"The Computer Doesn't Do What I Tell It To!"
As a teenager, I was often called on to provide basic tech support for friends and family. They'd complain that the computer wouldn't "listen" to them. I'd chuckle at that because the problem likely arose because the computer did do exactly as told. Barring outright bugs, old-school software is deterministic. Clicks and keystrokes have pre-programmed results you can rely on.
Not so with generative AI. Non-determinism lurks everywhere.
There is the inherent randomness of the generated output. The typical chat models answer differently for the same repeated question. When accessing a model programmatically, this randomness can be turned off, but other sources of nondeterminism remain.
In cases where the model, even with the randomness set to zero, is fed raw user input, even slight variations in the input can lead to different outcomes: Whether the user wrote "Can you write me a poem about cats?" or did they write, "Make up a poem about cats!" might lead to very different outcomes.
And then, there is of course the unpredictable way the model handles a large input, or a complex request. You might ask for a piece of writing in a particular format and it's anyone's guess whether you get it or not. So in that case, the computer really didn't do what you told it to.

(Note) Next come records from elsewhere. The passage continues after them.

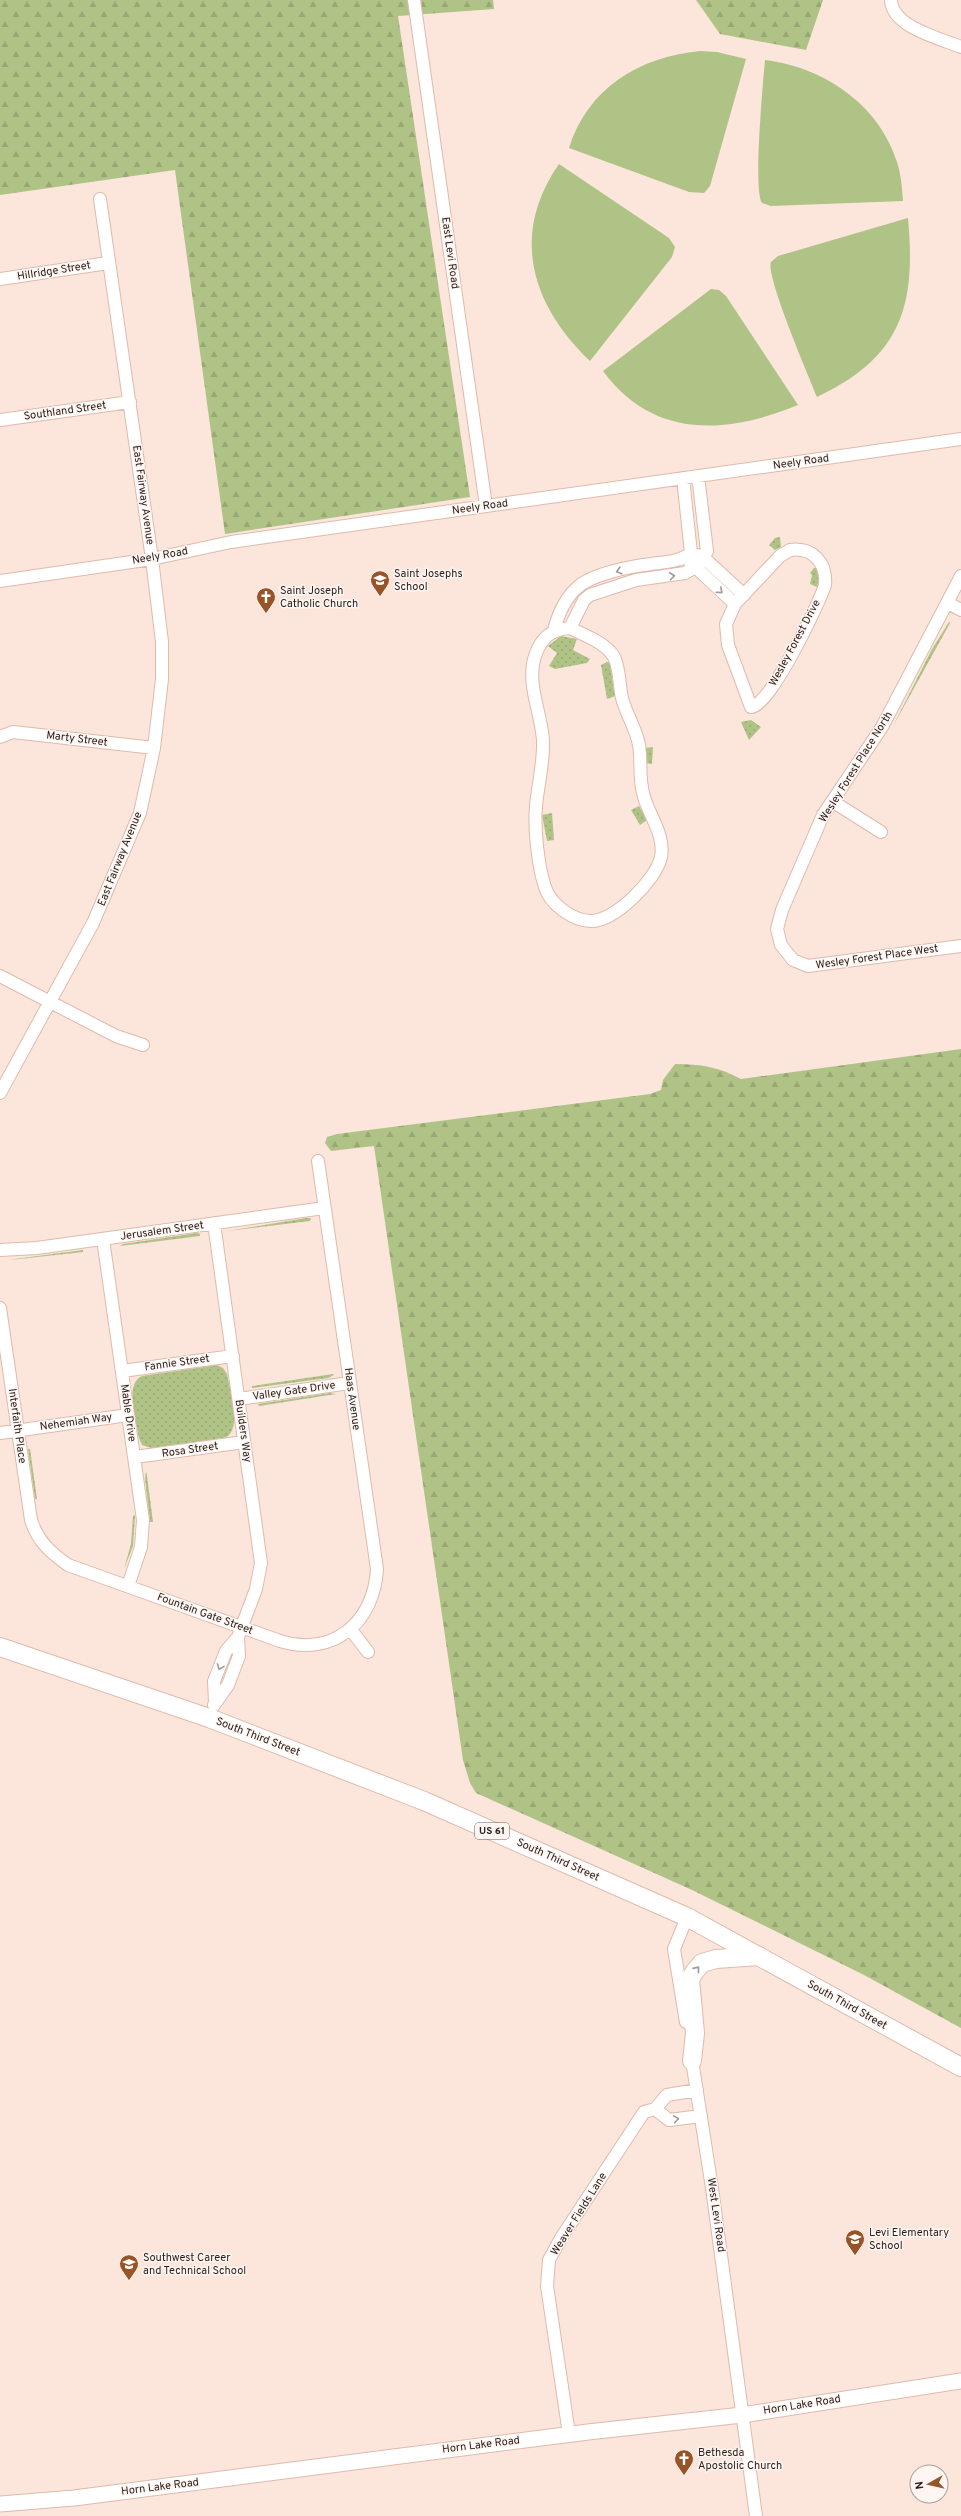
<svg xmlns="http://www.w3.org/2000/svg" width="961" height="2516" viewBox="0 0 961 2516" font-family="Overpass,sans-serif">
  <defs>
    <pattern id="green-dots" width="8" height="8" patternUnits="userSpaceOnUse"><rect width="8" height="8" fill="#b0c386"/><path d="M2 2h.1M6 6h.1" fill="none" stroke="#98a773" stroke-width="1.8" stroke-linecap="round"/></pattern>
    <pattern id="forest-firs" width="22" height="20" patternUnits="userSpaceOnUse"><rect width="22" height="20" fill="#b0c386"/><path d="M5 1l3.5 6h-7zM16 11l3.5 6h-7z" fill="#98a773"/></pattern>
  </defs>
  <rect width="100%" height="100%" fill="#fce5db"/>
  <path fill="url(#green-dots)" d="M780,537L781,547L775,550L769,545L775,538Z
    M814,568H817L820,576L817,587L810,584L812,575L810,573Z
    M949,622L950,623L892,728L931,651Z
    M561,636L577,639L573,650L590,659L587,663L555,669L549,666L557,653L548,646Z
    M607,662L610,663L615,696L607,699L601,665Z
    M751,720L761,727L749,740L741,722Z
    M653,747L652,764L645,763V748Z
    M639,806L647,820L640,825L631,810Z
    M552,813L554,840L547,841L542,815Z
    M306,1218H311L310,1221L228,1231Z
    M197,1233L200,1234V1236L120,1246L123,1244Z
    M83,1250V1252L10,1260L15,1259Z
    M217,1365L223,1368L227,1374C230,1390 243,1432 224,1438L151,1448L142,1445L139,1438C136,1422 124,1384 142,1376Z
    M333,1374L334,1375L328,1378L252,1388V1386Z
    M330,1393L336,1394L259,1406L258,1404Z
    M28,1449H30L37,1499H35Z
    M146,1472L147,1476L153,1522H150L145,1478Z
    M135,1515L133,1546L124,1569L131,1544L133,1516Z"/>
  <path fill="url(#forest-firs)" d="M0,0H493L494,9L398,16L470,497L225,534L175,170L0,195Z
    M696,0H823L806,50L720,34Z
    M961,1049V2028L864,1975L692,1890L476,1793L470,1783L463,1760L374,1146L331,1151L325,1143L327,1137L337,1134L650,1094L661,1090L663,1080L675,1064C700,1064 719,1067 741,1079Z"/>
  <path fill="#b0c386" d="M700,51L717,52L746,59L710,186L704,193L689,192L569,148C588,88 639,57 700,51Z
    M765,60C823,67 879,104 897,162C901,174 902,188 903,201L771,206L762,203C753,191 763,82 765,60Z
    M559,164L669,238L675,247L672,257L590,361C531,305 510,234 559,164Z
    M908,218C916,306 902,357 817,397C809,377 765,275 771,262L778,256Z
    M711,289L719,290L726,296L798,405C727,434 654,440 603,371Z"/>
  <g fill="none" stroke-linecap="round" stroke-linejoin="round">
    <g stroke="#dfbaab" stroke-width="14">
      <path id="minor" d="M414,0L486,506
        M891,0C892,27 939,38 961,47
        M0,279L108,263
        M0,420L130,402
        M790,550C813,547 827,563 825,585C819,604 769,708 751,707L728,645L726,624L735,604L780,556Z
        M698,555L704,558L744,595
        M690,562L735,604
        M961,576L882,727L823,815L782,910L777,929L781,945L793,960L808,966L961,946
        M0,581L152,559L231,542L961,439
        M948,603L961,610
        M570,628C584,635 606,643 614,657C620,669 619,685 622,698C626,714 636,728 639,745C642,762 638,777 644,797C650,817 665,835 661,857C656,880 615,921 591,921C573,921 550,904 545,887C538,866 534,829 536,806C538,784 544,762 543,740C541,712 526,683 535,656C541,638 551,629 570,628Z
        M570,628L584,600L590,595L636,580L685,573L699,565L707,551L698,476
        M554,630C558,615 566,597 578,587C592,574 632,566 651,564C665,562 680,562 691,553L683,478
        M0,737L13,732L154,748
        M832,801L881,832
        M0,976L116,1036L143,1045
        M0,1093L93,923L140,813L154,748L162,679V642L152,559L100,199
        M214,1223L261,1563L256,1589L238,1637L226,1651L214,1681L215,1702
        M103,1239L143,1520L141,1547L128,1586
        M0,1250L37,1248L324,1208
        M0,1308L31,1520C38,1542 50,1552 68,1565L280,1641C333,1657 374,1623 377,1569L318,1161
        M122,1371L233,1356
        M239,1399L349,1383
        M0,1433L128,1415
        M135,1457L244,1442
        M351,1630L368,1652
        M214,1705L228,1685L239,1656L238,1637
        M686,2022L674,1949L687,1917
        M691,2054L712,2188L756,2516
        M655,2109L667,2095L697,2090
        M569,2434L547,2286L549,2260L561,2238L644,2112L655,2109L669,2120L701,2116"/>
    </g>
    <g stroke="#dfbaab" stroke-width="17">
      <path id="major" d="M0,2504L74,2498L588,2432L742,2415L961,2381"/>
    </g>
    <g stroke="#dfbaab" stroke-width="20">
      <path id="highway" d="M0,1647L209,1718L424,1801L687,1917L961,2067
        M692,2061L695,2033L690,1979L695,1971L702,1963L716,1959L759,1956"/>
    </g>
    <use href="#minor" stroke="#fff" stroke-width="12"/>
    <use href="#major" stroke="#fff" stroke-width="15"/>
    <use href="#highway" stroke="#fff" stroke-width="18"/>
  </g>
  <defs><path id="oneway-chevron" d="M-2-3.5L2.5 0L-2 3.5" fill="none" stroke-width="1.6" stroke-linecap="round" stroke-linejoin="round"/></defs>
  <g stroke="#9f9997">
    <use href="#oneway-chevron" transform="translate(619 571) rotate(164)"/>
    <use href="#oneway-chevron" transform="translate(672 576) rotate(-7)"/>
    <use href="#oneway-chevron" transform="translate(720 591) rotate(42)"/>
    <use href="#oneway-chevron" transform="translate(220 1667) rotate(111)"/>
    <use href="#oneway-chevron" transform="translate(697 1969) rotate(-51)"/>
    <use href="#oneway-chevron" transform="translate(676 2119) rotate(-9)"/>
  </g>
  <defs>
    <g id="school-pin" transform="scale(1)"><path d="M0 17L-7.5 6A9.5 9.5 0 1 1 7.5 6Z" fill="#985326" stroke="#fef6f3"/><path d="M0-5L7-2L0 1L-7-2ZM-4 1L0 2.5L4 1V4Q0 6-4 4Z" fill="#fff"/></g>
    <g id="church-pin" transform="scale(1)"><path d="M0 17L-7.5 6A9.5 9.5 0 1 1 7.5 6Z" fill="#985326" stroke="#fef6f3"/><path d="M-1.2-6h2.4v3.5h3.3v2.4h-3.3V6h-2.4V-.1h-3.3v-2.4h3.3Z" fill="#fff"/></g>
  </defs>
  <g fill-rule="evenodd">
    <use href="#school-pin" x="380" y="580"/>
    <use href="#church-pin" x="266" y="597"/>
    <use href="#school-pin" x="855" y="2239"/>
    <use href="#school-pin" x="129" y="2264"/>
    <use href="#church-pin" x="684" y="2459"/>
  </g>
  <g text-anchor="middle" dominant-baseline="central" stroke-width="3" stroke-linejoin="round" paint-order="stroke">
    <rect fill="#fef6f3" stroke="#6a5d59" stroke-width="1" x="475" y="1823" width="34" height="16" rx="3"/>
    <g font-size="10" font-weight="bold" fill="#2a1c17">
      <text x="492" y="1831">US 61</text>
    </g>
    <g font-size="11" fill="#2a1c17" stroke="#fef6f3">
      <text transform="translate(450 253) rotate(82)">East Levi Road</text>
      <text transform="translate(54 271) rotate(-9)">Hillridge Street</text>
      <text transform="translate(65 411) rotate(-8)">Southland Street</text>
      <text transform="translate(801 462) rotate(-8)">Neely Road</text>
      <text transform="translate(143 495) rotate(82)">East Fairway Avenue</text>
      <text transform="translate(480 507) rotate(-8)">Neely Road</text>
      <text transform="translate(160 556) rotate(-10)">Neely Road</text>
      <text transform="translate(795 643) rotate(-62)">Wesley Forest Drive</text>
      <text transform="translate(77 739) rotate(7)">Marty Street</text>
      <text transform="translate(856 767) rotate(-58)">Wesley Forest Place North</text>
      <text transform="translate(120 859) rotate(-68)">East Fairway Avenue</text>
      <text transform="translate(877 957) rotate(-8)">Wesley Forest Place West</text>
      <text transform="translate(162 1231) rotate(-8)">Jerusalem Street</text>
      <text transform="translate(177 1363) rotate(-8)">Fannie Street</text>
      <text transform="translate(294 1391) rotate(-8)">Valley Gate Drive</text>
      <text transform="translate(352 1399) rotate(82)">Haas Avenue</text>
      <text transform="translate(128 1413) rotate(82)">Mable Drive</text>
      <text transform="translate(76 1422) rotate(-8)">Nehemiah Way</text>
      <text transform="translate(17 1426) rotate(82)">Interfaith Place</text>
      <text transform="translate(243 1431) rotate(82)">Builders Way</text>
      <text transform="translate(190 1450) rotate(-8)">Rosa Street</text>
      <text transform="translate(205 1614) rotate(20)">Fountain Gate Street</text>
      <text transform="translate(258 1737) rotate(21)">South Third Street</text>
      <text transform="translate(558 1860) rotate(24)">South Third Street</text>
      <text transform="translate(847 2005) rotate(29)">South Third Street</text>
      <text transform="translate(579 2214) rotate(-58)">Weaver Fields Lane</text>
      <text transform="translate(716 2215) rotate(82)">West Levi Road</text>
      <text transform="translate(802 2405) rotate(-9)">Horn Lake Road</text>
      <text transform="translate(481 2445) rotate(-7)">Horn Lake Road</text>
      <text transform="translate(160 2487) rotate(-7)">Horn Lake Road</text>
    </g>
    <g font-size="11" fill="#2a1c17" stroke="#fef6f3" text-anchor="start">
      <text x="394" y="574">Saint Josephs<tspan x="394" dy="13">School</tspan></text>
      <text x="280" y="591">Saint Joseph<tspan x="280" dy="13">Catholic Church</tspan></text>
      <text x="869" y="2233">Levi Elementary<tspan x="869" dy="13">School</tspan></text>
      <text x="143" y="2258">Southwest Career<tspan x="143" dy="13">and Technical School</tspan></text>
      <text x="698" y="2453">Bethesda<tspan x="698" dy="13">Apostolic Church</tspan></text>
    </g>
  </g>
  <g transform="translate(929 2484) rotate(262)"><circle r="19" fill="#fef6f3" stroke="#a99f9b"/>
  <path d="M0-3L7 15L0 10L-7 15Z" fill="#985326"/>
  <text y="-6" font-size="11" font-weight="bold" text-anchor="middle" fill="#2a1c17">N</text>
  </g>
</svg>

What can AI engineers do here?
Aim narrow, accept wide. That's general good advice for a user experience. The more you have to tell your users exactly how to use the system, the less awesome they'll feel about themselves and the experience. On the flipside, the more you can make the tool's output predictable, or at least non-perplexing, the better.
Safeguards around user input and post-processing of model output, to file off the rough edges. This could be traditional preprocessing (like removing all special characters and punctuation from an input where it shouldn't influence the actual output) or it could be yet another AI step.
Tune the model's randomness. Don't just accept the default parameter. It might not be the best. Neither might setting it to zero be best. Experiment and evaluate.
And if all that doesn't help, just put "vibe" in front of your product name and all is forgiven ;)